BEGIN DATA TO EXAMINE
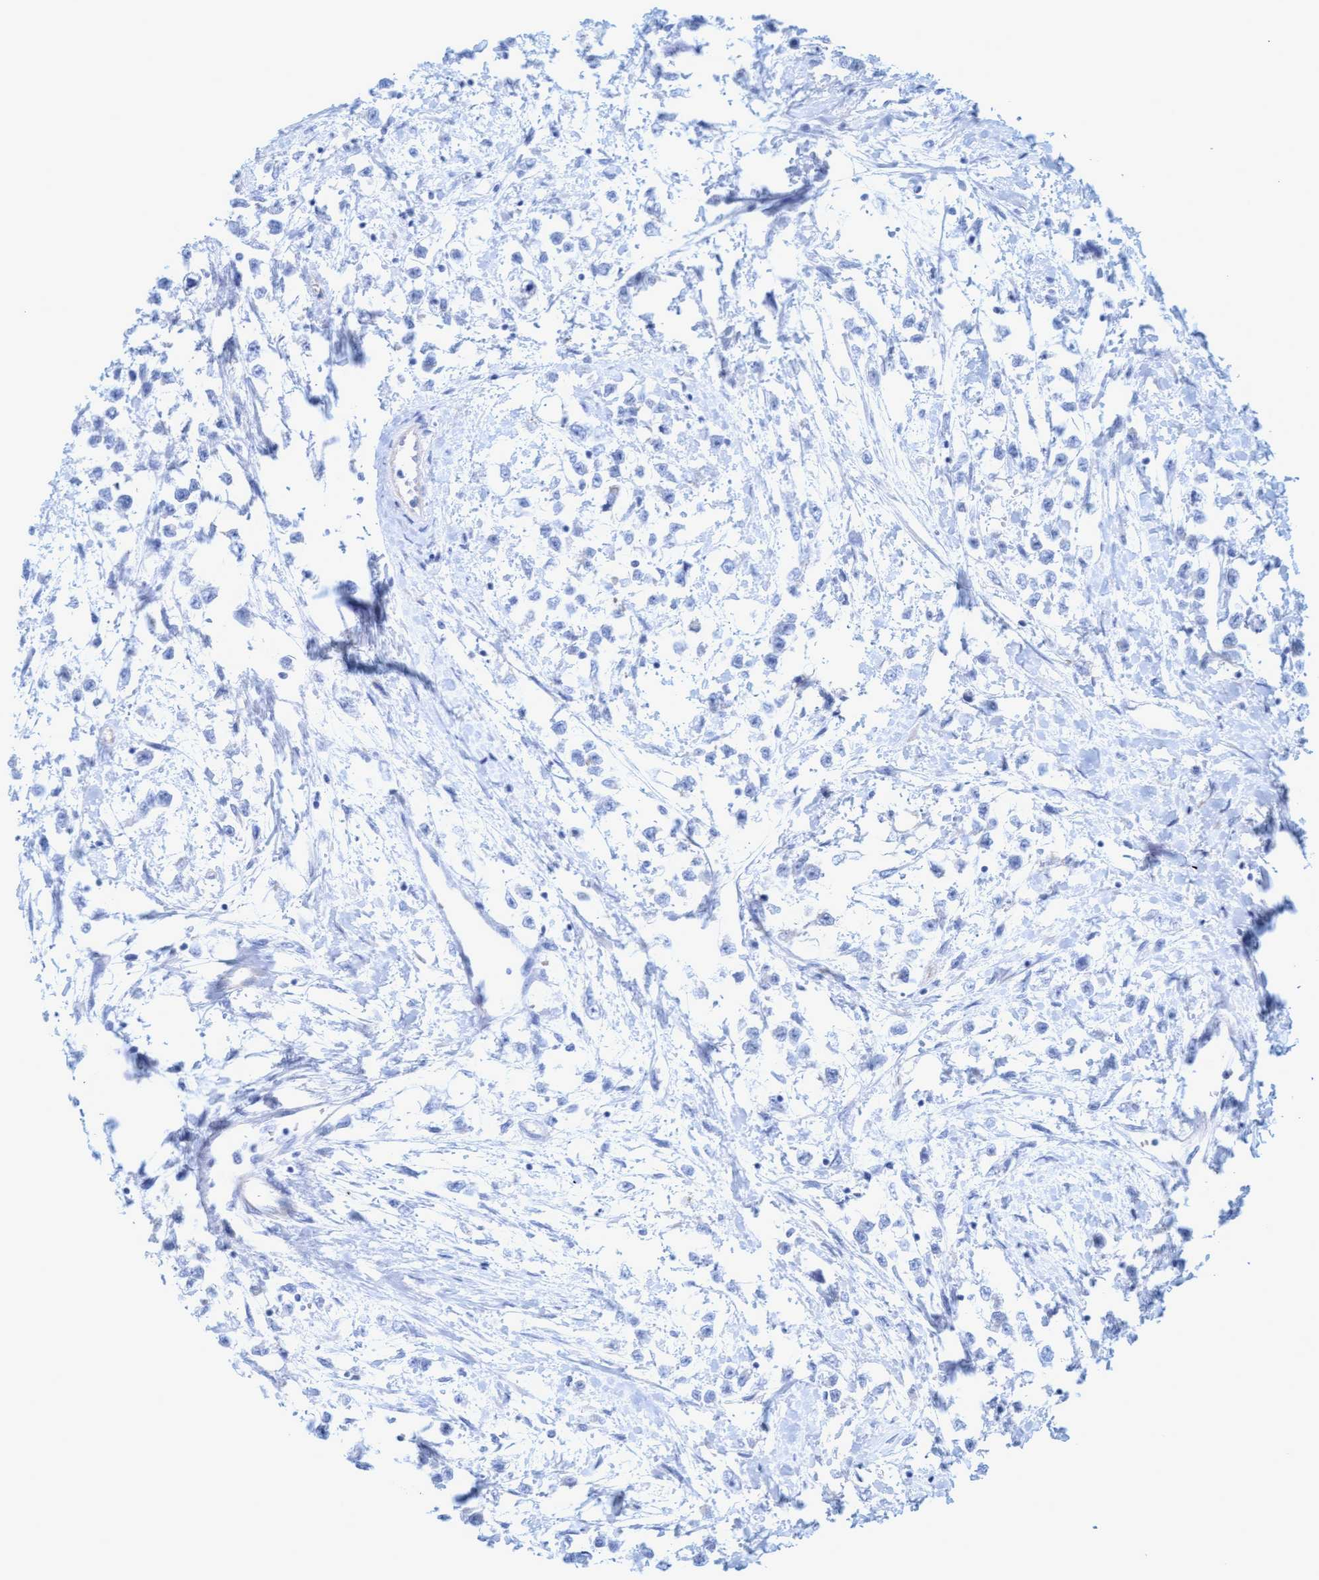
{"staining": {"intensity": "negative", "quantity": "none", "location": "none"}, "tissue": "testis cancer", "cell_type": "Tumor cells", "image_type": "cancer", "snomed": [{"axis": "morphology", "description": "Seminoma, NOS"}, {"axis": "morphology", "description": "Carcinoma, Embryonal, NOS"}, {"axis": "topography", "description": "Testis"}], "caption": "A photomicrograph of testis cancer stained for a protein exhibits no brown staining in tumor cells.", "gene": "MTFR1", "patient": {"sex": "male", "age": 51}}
END DATA TO EXAMINE
BEGIN DATA TO EXAMINE
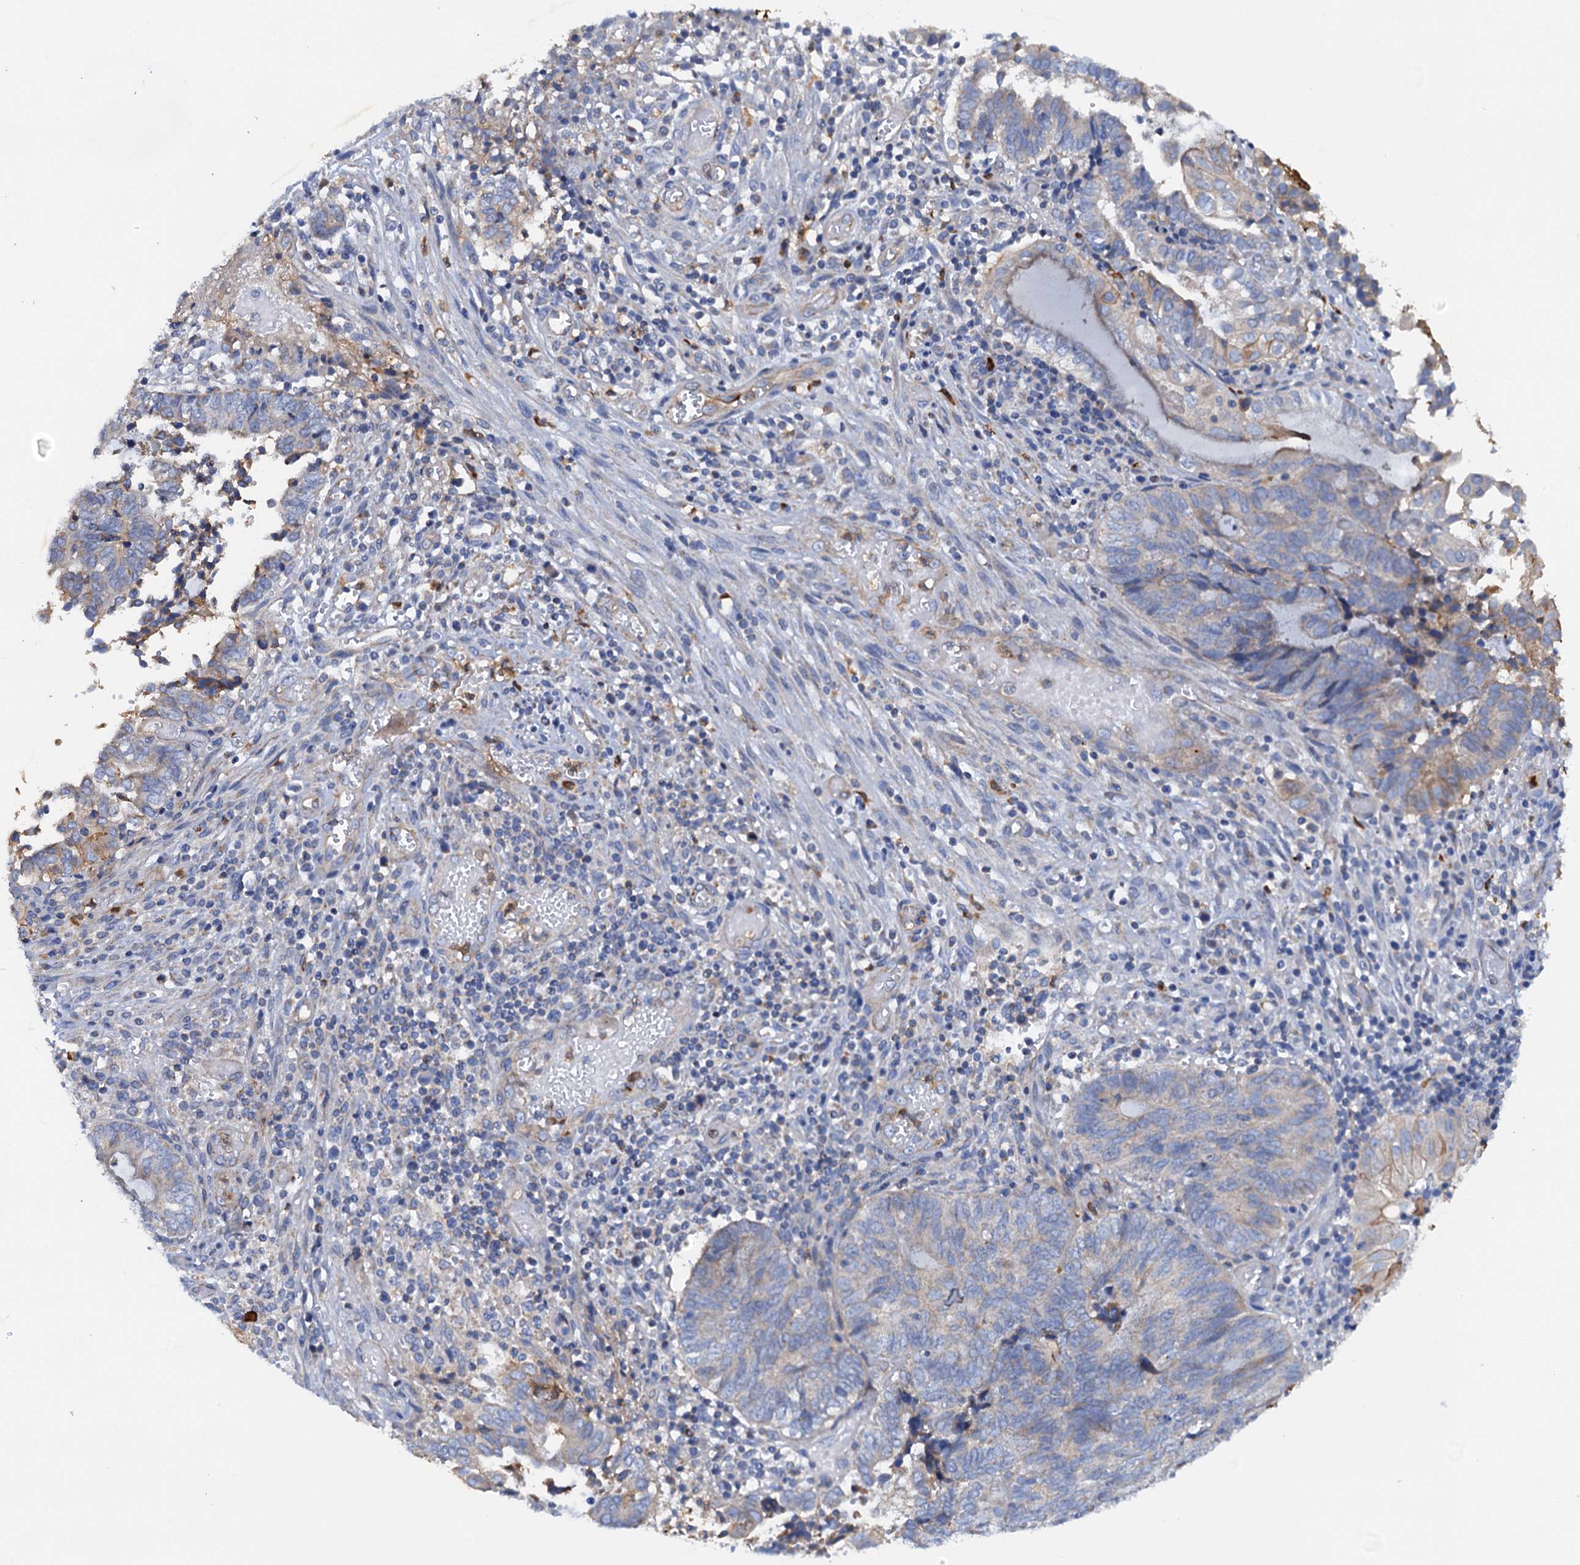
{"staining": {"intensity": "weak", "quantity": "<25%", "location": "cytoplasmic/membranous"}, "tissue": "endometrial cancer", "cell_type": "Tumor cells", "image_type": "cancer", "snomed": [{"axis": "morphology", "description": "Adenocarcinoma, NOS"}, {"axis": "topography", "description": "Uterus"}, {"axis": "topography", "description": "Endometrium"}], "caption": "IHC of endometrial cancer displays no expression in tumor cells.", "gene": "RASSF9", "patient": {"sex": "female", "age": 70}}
END DATA TO EXAMINE
BEGIN DATA TO EXAMINE
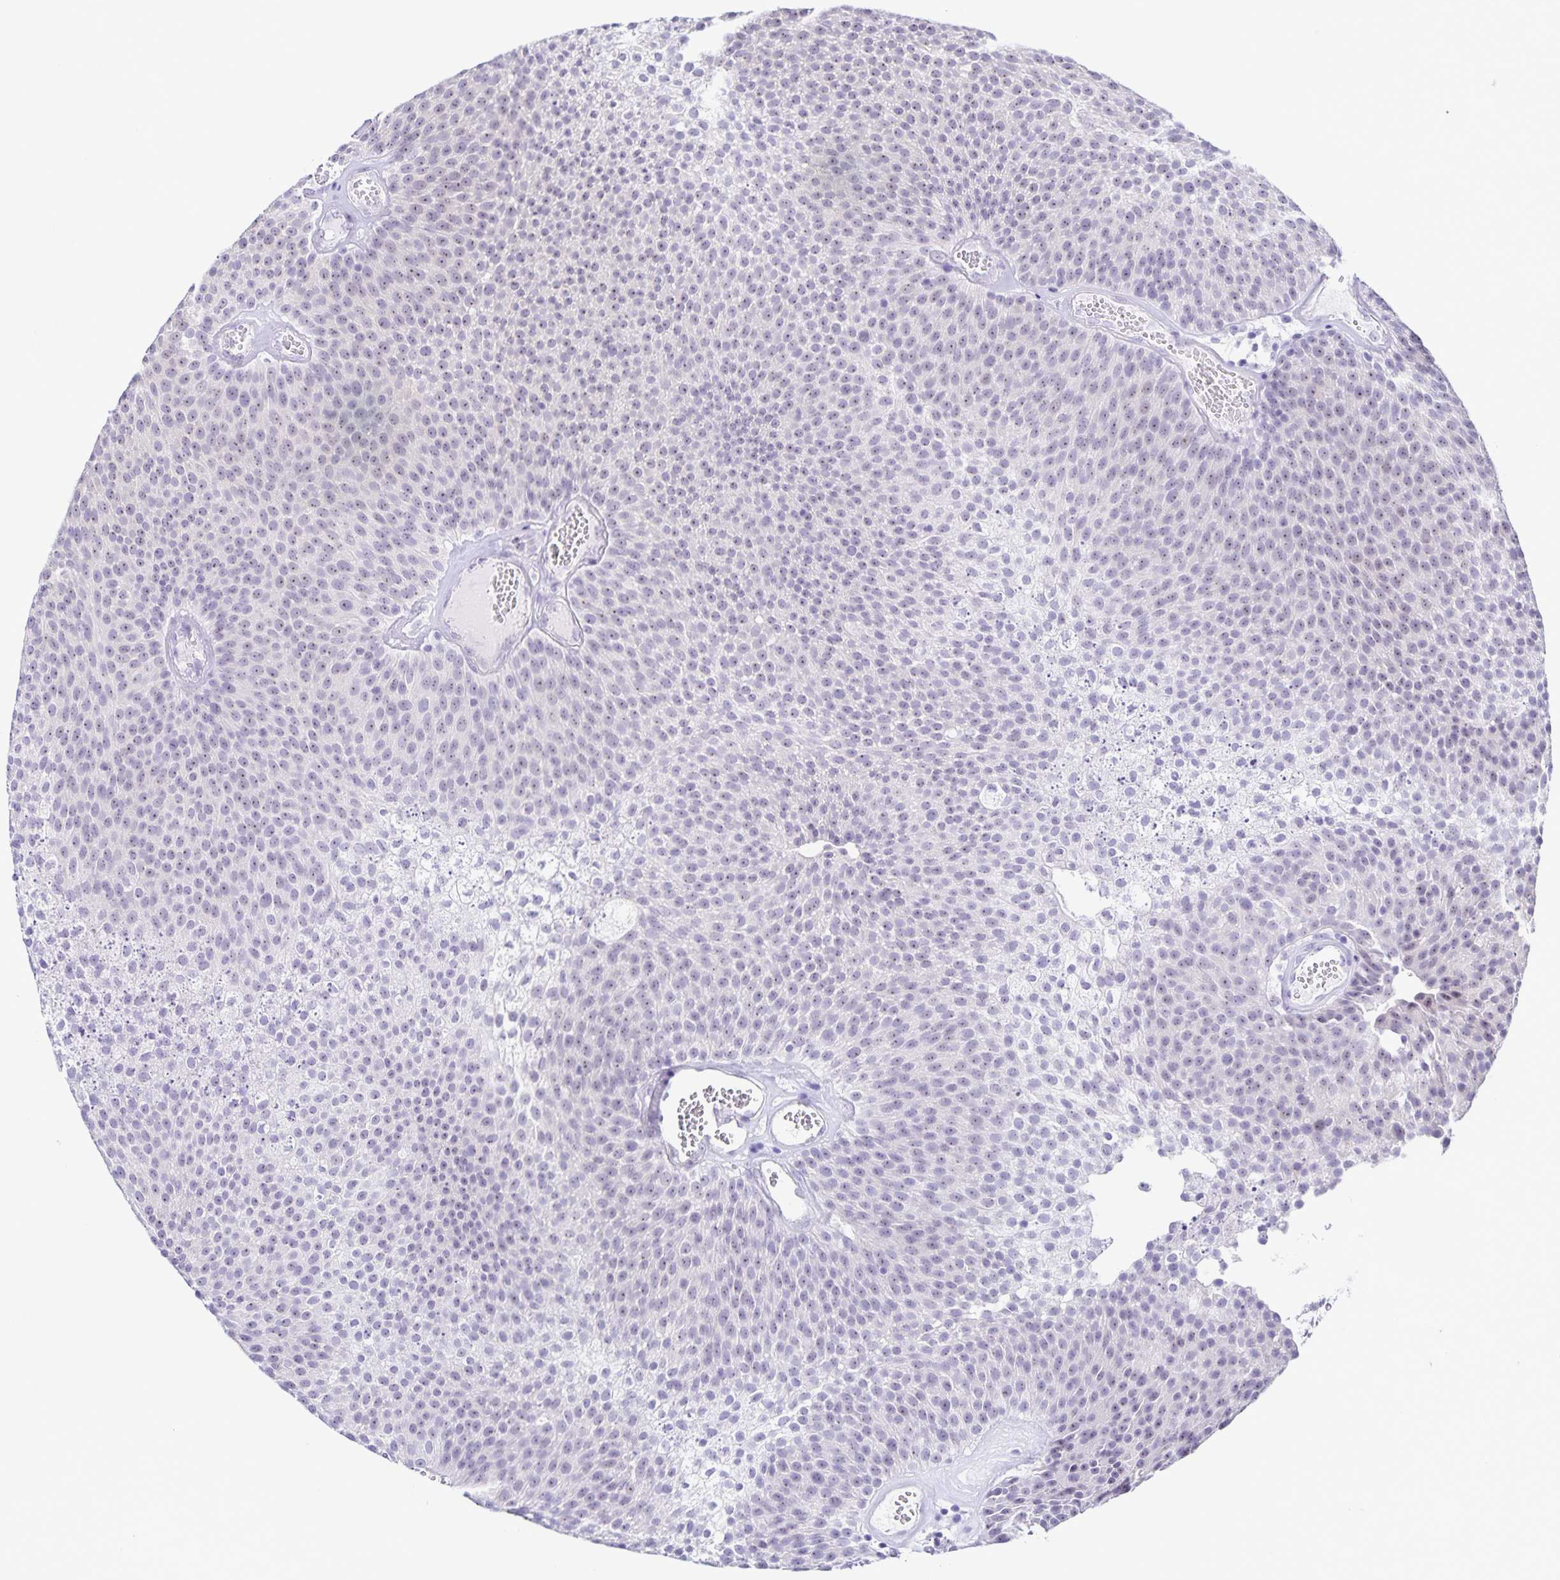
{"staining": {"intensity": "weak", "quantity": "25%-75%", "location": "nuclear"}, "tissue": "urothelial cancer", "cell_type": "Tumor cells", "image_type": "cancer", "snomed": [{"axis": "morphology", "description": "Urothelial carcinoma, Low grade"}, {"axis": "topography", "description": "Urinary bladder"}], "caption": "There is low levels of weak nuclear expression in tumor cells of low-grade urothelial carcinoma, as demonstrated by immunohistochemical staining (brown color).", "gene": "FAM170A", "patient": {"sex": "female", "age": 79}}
END DATA TO EXAMINE
| DIRECTIONS |
Search the records line by line for the word "expression" and copy every line where it appears.

| SOLUTION TO THIS EXERCISE |
{"staining": {"intensity": "weak", "quantity": "<25%", "location": "cytoplasmic/membranous"}, "tissue": "endometrial cancer", "cell_type": "Tumor cells", "image_type": "cancer", "snomed": [{"axis": "morphology", "description": "Adenocarcinoma, NOS"}, {"axis": "topography", "description": "Uterus"}, {"axis": "topography", "description": "Endometrium"}], "caption": "IHC of endometrial cancer displays no expression in tumor cells.", "gene": "RASSF9", "patient": {"sex": "female", "age": 70}}
{"staining": {"intensity": "weak", "quantity": "25%-75%", "location": "nuclear"}, "tissue": "urothelial cancer", "cell_type": "Tumor cells", "image_type": "cancer", "snomed": [{"axis": "morphology", "description": "Urothelial carcinoma, Low grade"}, {"axis": "topography", "description": "Urinary bladder"}], "caption": "There is low levels of weak nuclear expression in tumor cells of low-grade urothelial carcinoma, as demonstrated by immunohistochemical staining (brown color).", "gene": "FAM170A", "patient": {"sex": "female", "age": 79}}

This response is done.